Will the change. Want the transformation. Be inspired
by the flame where everything shines as it disappears.
The artist, when sketching, loves nothing so much
as the curve of the body as it turns away.

What locks itself into sameness has congealed.
Is it safer to live gray and numb?
What’s frightened turns hard becomes rigid
and is easily shattered.

Pour yourself out like a fountain. Flow into
the knowledge that what you are seeking
often finishes at the start, and, with ending, begins.

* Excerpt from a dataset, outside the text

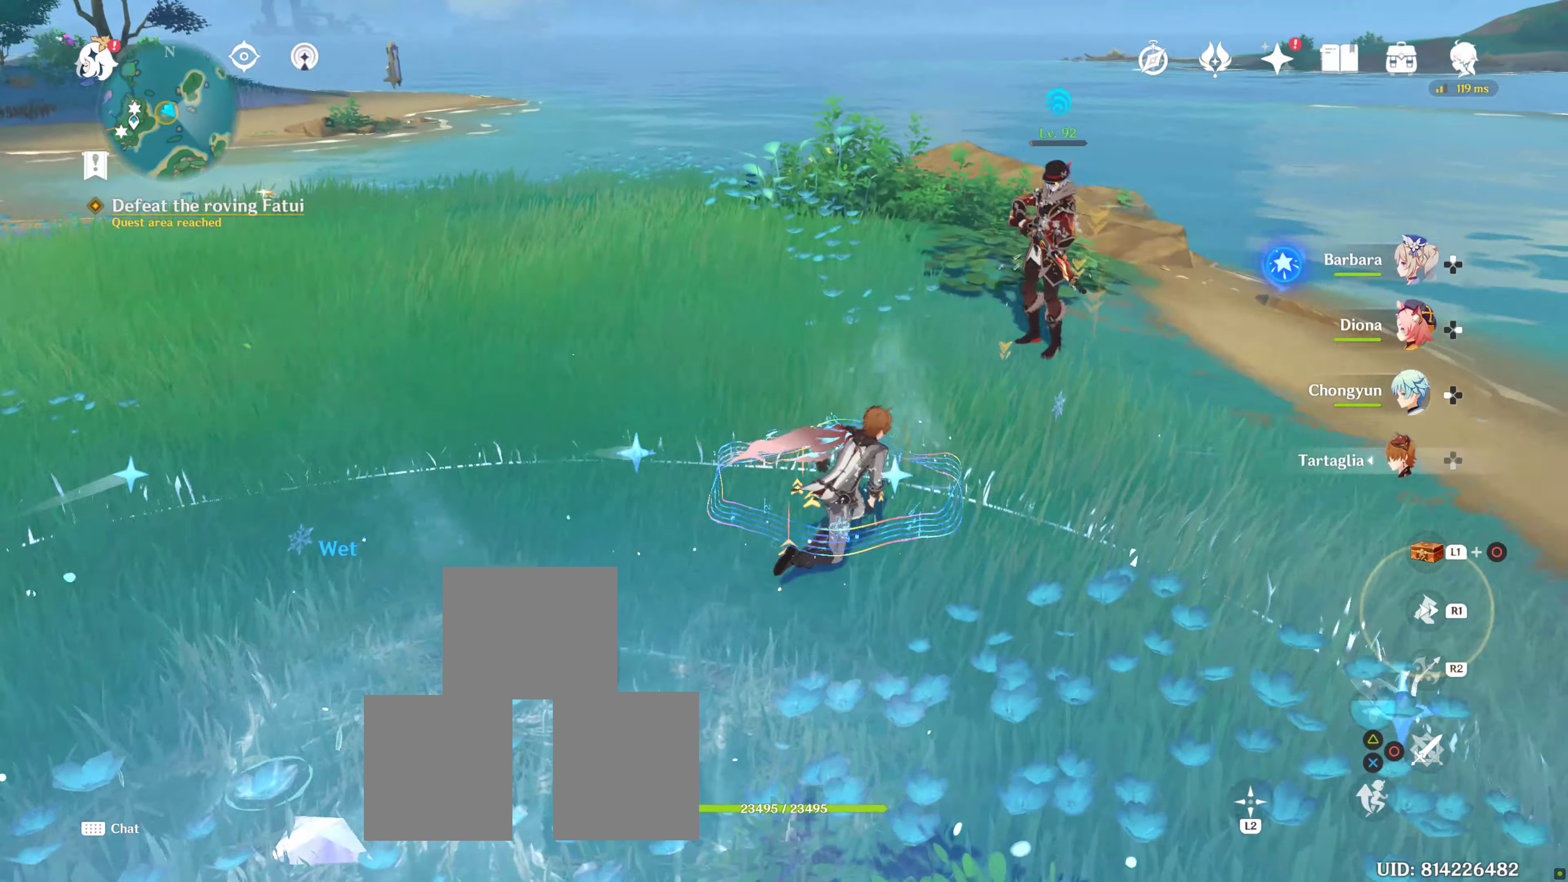
{"buttons": [], "left_stick": "up", "right_stick": "center", "events": [[17, "right_stick", "center"], [67, "left_stick", "up"], [334, "R2", "down"], [500, "R2", "up"]]}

Every happiness is the child of a separation
it did not think it could survive. And Daphne, becoming
a laurel, dares you to become wind.

.

Jane Hirschfield on Not Evading the Full Intensity of Life and Love

Each Moment a White Bull Steps Shining into the World” – Jane Hirshfield

If the gods bring to you
a strange and frightening creature,
accept the gift
as if it were one you had chosen.

Say the accustomed prayers,
oil the hooves well,
caress the small ears with praise.

Have the new halter of woven silver
embedded with jewels.
Spare no expense, pay what is asked,
when a gift such as this
arrives from the sea.

Treat it as you yourself would be treated
if you were brought speechless and naked
into the court of a king.

And when the request finally comes,
do not hesitate even for an instant—

stroke the white throat,
the heavy, trembling dewlaps
you’d come to believe were yours,

and plunge the knife.

Not once
did you enter the pasture
without pause,
without yourself trembling.

That you came to love it, that was the gift.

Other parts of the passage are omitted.